Apesar de o livro documentar tantas “cicatrizes”, “sonhos esfacelados” e “presentes distópicos”, a obra termina com capítulos propositivos, falando em “Constelações de Sumaúma” (Cap. 14) e “Tecendo amanhãs” (Cap. 15). Onde o senhor encontra esperança para a Amazônia? O senhor realmente acredita que conceitos como “bioeconomia de afeto” e “engenheiros-pajés” podem reverter o quadro atual?

José Manoel: A esperança não é uma escolha ingênua; ela é uma necessidade e, mais importante, ela é baseada em fatos. O livro não foge da dureza. Ele mostra o “chão devastado”, as clareiras onde a selva chorou. Mas, como a apresentação ressalta, o livro “não nos deixa sucumbir ao desespero”. Imediatamente, ele mostra a “resiliência verde”.

A esperança está nas “sementes que renascem das cinzas”. Ela reside em novas e velhas formas de conhecimento. No Capítulo 14, “Constelações de Sumaúma”, vemos a esperança na ciência: o “olho orbital” dos satélites que vigiam o desmatamento e a ciência que desvenda o “genoma da floresta”, exigindo uma bioprospecção ética. Ela está em debates legais inovadores, como a “jurisprudência verde”, que pergunta se a natureza pode ter direitos.

E, de forma mais concreta, no Capítulo 15, “Tecendo amanhãs”, a esperança está nas iniciativas que já estão em curso. A “bioeconomia de afeto” não é uma teoria futura; são os projetos de castanha, açaí e óleos essenciais que já mostram ser possível gerar renda mantendo a floresta em pé. O “turismo de enraizamento” já convida visitantes a aprender com as comunidades, e não apenas a olhar para elas.

A ideia dos “engenheiros-pajés” é a síntese dessa esperança: a formação de uma nova geração que mistura ciência, tecnologia, saber indígena e arte.
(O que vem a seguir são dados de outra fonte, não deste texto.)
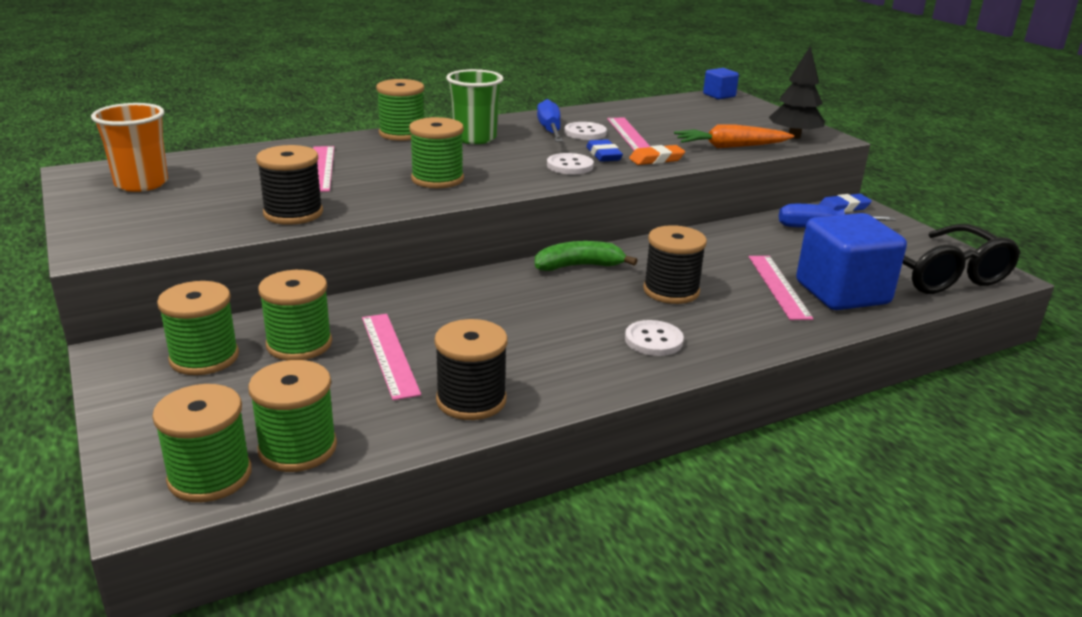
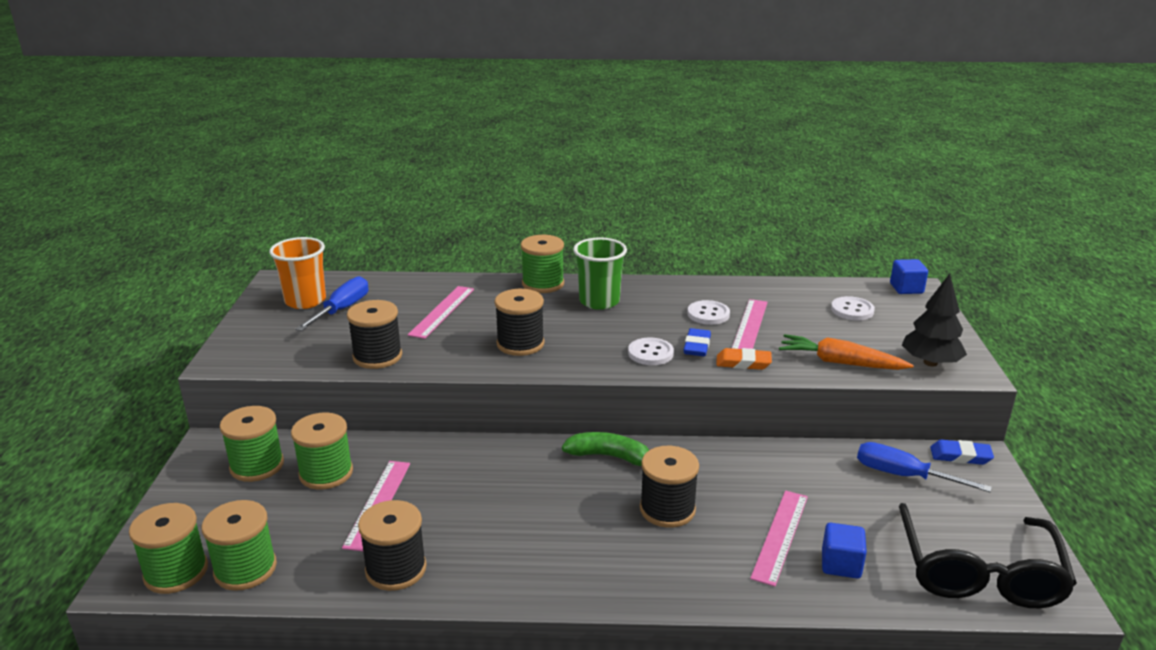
camera: 30 degrees right, 0 degrees up
green spool [409,117,464,188] -> black spool [495,289,545,356]
blue screwdriver [537,99,563,142] -> blue screwdriver moved to [295,276,368,331]
white button [625,320,684,356] -> white button moved to [831,296,875,320]
blue cube [796,213,907,310] -> blue cube [822,523,867,578], size x0.49

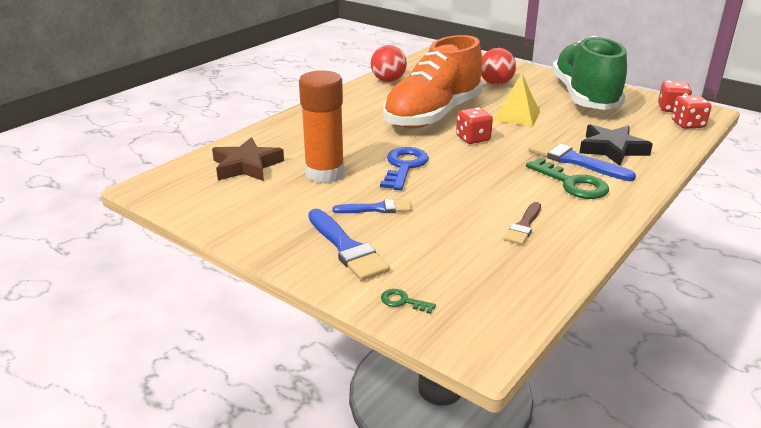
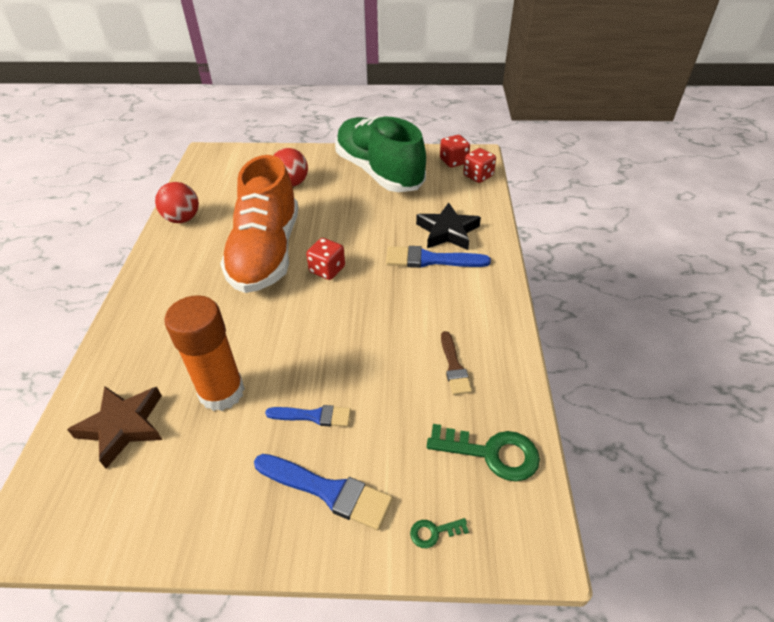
camera: 35 degrees left, 15 degrees up
blue brush [332,199,411,213] -> blue brush turned 45 degrees clockwise [265,405,351,427]
blue key [380,147,429,190] -> none
yellow pyramid [493,73,540,127] -> none
green key [526,158,609,199] -> green key moved to [427,424,540,481]

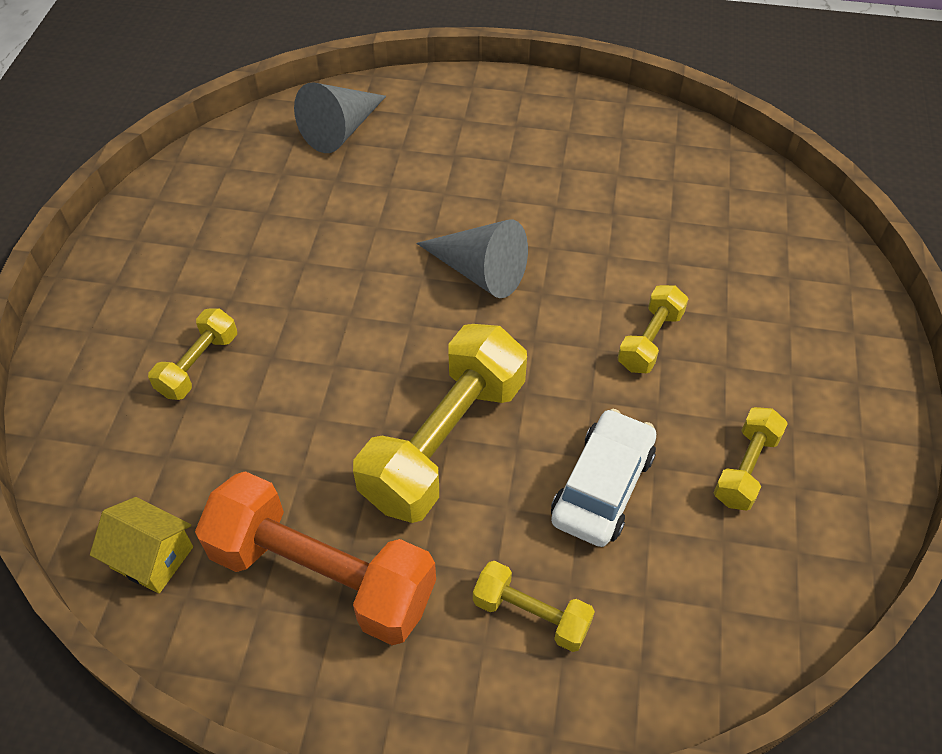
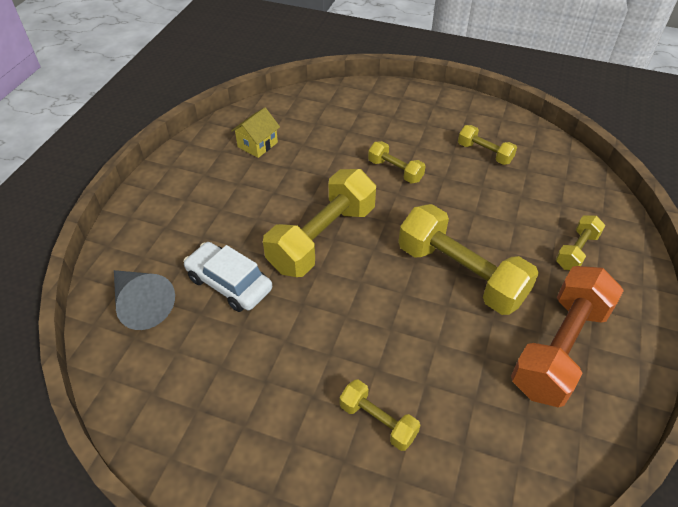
camera: 80 degrees left, 5 degrees down
yellow house [90,497,193,594] -> yellow house moved to [231,108,280,158]
grey cone [416,219,528,298] -> yellow dumbbell [263,169,376,277]
white car [551,409,656,547] -> white car moved to [183,242,272,312]

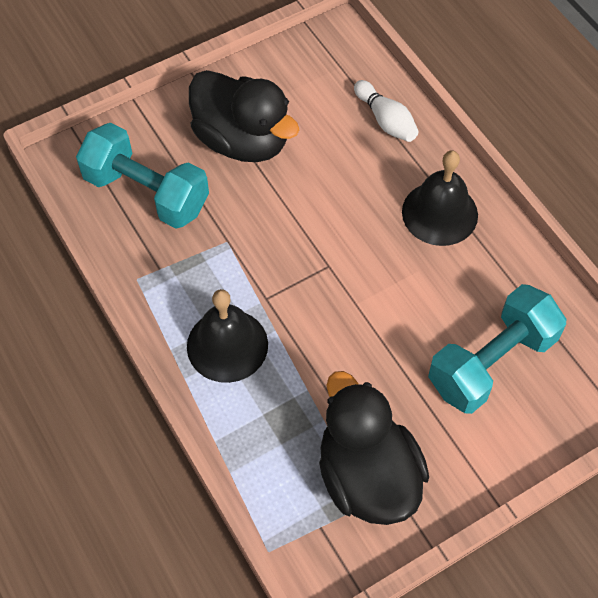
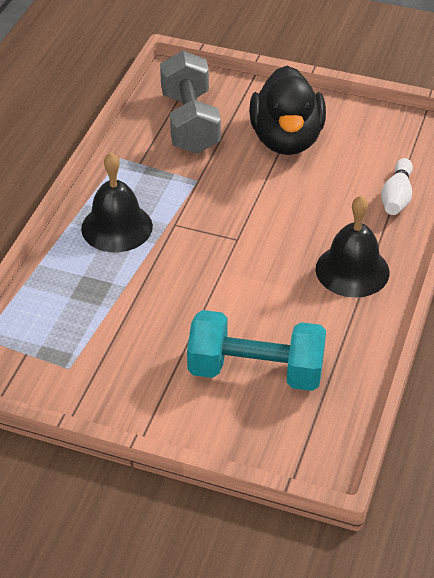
camera: 50 degrees right, 15 degrees down
turquoise dumbbell [76,123,209,229] -> grey dumbbell [160,51,221,154]
black duck [319,371,429,525] -> none

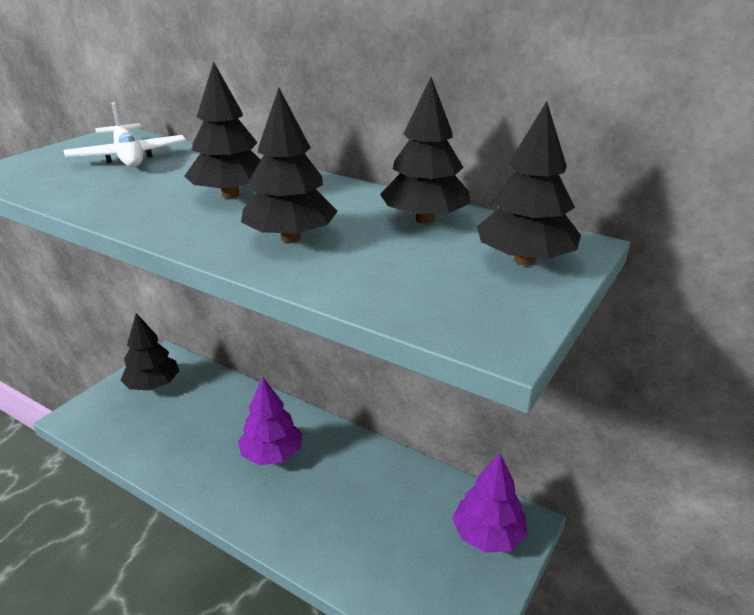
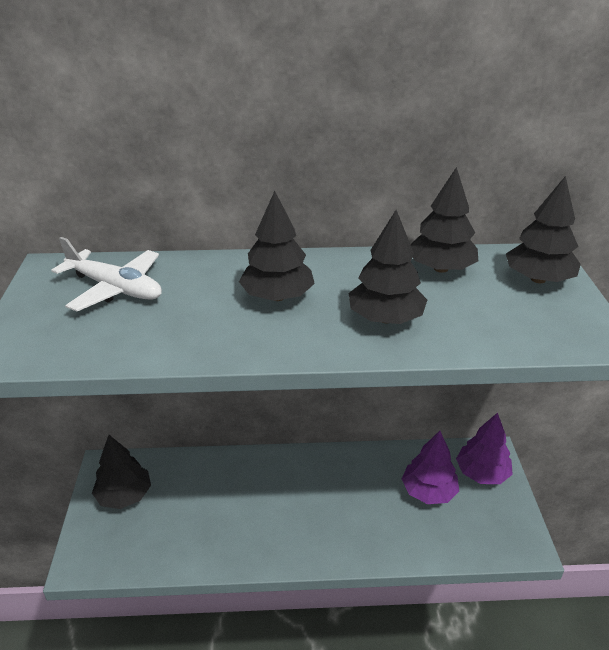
camera: 35 degrees left, 5 degrees up
purple tree [238,377,302,465] -> purple tree moved to [402,431,459,504]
Pessoas que podem transitar entre o laboratório e a maloca, entre o digital e o ancestral, em prol de um século XXI mais equilibrado.

Portanto, minha esperança não é vaga. Ela é um “otimismo responsável”, baseado na criatividade humana e na imensa sabedoria da própria floresta, que sempre foram aliadas na construção de novos caminhos.